[WHAT THE TASK ASKS]
Go line by line through the data and copy those with the word "hand".

Extracted records:
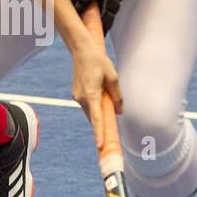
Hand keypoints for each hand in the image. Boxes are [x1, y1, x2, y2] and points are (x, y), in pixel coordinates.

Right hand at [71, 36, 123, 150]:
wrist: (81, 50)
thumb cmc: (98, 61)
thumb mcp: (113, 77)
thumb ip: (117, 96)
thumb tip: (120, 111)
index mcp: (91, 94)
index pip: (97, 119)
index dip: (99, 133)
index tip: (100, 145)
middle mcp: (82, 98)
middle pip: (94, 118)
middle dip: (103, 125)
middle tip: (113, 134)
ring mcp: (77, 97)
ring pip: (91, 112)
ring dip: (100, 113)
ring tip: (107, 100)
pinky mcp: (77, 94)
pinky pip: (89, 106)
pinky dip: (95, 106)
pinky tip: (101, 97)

---

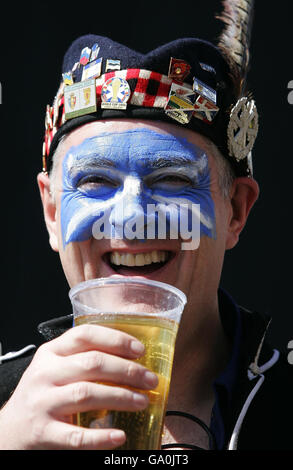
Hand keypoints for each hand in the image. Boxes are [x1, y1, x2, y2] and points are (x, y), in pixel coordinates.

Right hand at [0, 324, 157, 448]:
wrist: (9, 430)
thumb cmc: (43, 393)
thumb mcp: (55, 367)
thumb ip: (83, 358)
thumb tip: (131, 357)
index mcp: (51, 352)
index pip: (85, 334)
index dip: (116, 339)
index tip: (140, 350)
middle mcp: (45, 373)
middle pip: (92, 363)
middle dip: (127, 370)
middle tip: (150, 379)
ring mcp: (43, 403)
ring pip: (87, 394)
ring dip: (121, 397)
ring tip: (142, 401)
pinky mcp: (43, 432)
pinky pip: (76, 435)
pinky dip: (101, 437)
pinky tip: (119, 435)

[RESPONSE TO THIS EXERCISE]
Hand keypoints for each hand in the image. Boxes are [x1, y1, x2, y2] and points are (x, y), in pixel coordinates.
Right hand at [71, 36, 123, 150]:
Hand keypoints for each hand in the image. Boxes are [x1, y1, x2, y2] and points are (x, y), in pixel coordinates.
Right hand at [0, 324, 157, 448]:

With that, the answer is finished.